I wonder how those mandolins -- 12  years after Loar -- sounded?

----------


## allenhopkins

This listing -- and its evil scam "twin," which has since been removed -- kicked off this adjacent thread.

Gibson F-5 "Ferns" are second only to Loars in prestige, from what I've been able to gather.

----------


## f5loar

This is one of the finer sounding and looking 30's Ferns.
'36 would be the last year of the Fern as the '37(aka Hoss) had the redesigned fatter flowerpot.  If you want that real Fern sound but can't go the $100,000 for a 20's Fern this is the one to get at half the price.

----------


## Bernie Daniel

Thanks for the info.

One thing I noticed is that the fern inlay on the headstock of the 1936 in relation to the tuners and the truss rod cover is different -- as compared to my 2002 model.

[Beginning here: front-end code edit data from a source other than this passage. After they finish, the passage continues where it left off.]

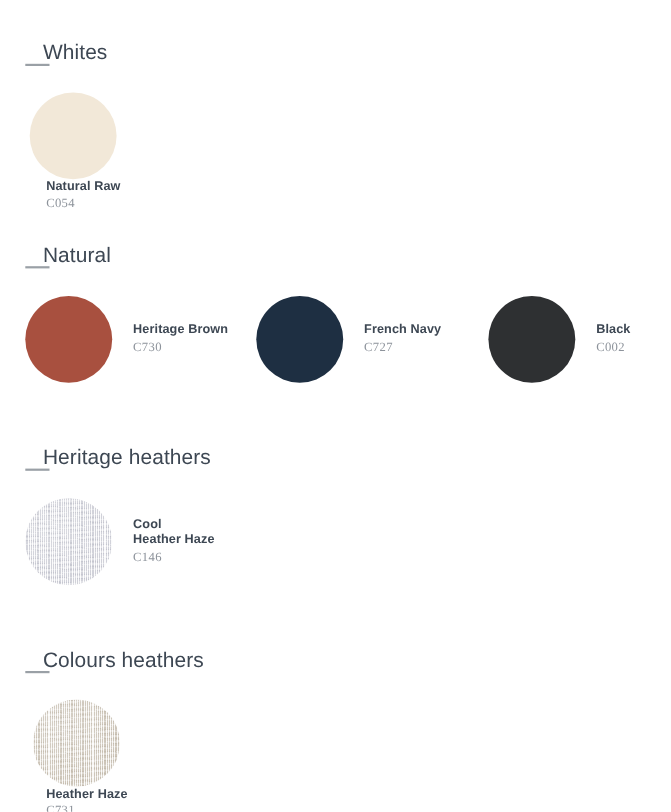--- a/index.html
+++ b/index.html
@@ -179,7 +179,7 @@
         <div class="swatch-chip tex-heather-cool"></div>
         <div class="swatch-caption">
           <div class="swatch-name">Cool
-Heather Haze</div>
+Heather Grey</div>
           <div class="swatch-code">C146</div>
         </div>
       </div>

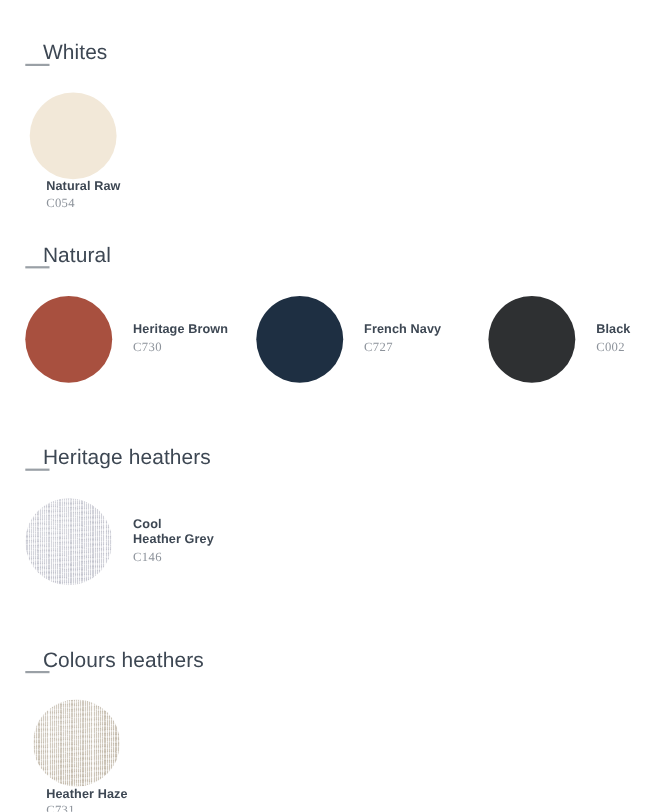--- a/index.html
+++ b/index.html
@@ -190,7 +190,7 @@
     <h2 class="section-heading">Colours heathers</h2>
     <div class="section-rule" style="top:36px;"></div>
     <div class="swatch-row" style="top:62px;">
-      <div class="swatch" style="left:23px;flex-direction:column;">
+      <div class="swatch" style="left:23px;">
         <div class="swatch-chip tex-heather-haze"></div>
         <div class="swatch-caption">
           <div class="swatch-name">Heather Haze</div>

The pic on the right is my 2002 -- its not as sharp as it could be because I have an ablone truss rod cover -- but that fist set of fern leaves nearly touches the bottom of the 2nd set of tuners on the '36 model but is midway between the 2nd and 3rd on the '02.

----------


## f5loar

When you study the history of the making of the Gibson F5 you find out quickly there was no set pattern for inlays and drill hole placement in relation as to how the tuners of the day would fit.  They inlayed the Fern, then drilled the holes to fit the tuners, not drill to miss the inlay.  Add to that not all Fern patterns are created equal and you get various looks to the final headstock.  Seems around 1928 is when they didn't care if it lined up or not.

----------


## Christian

There's a great series of pictures in the F5 Journal documenting the evolution of the peghead on the F5. Darryl explains that around 1928 when they switched to modern style tuners with the buttons above the string posts, and they positioned the overlay higher, they started drilling right through the Fern pattern.

----------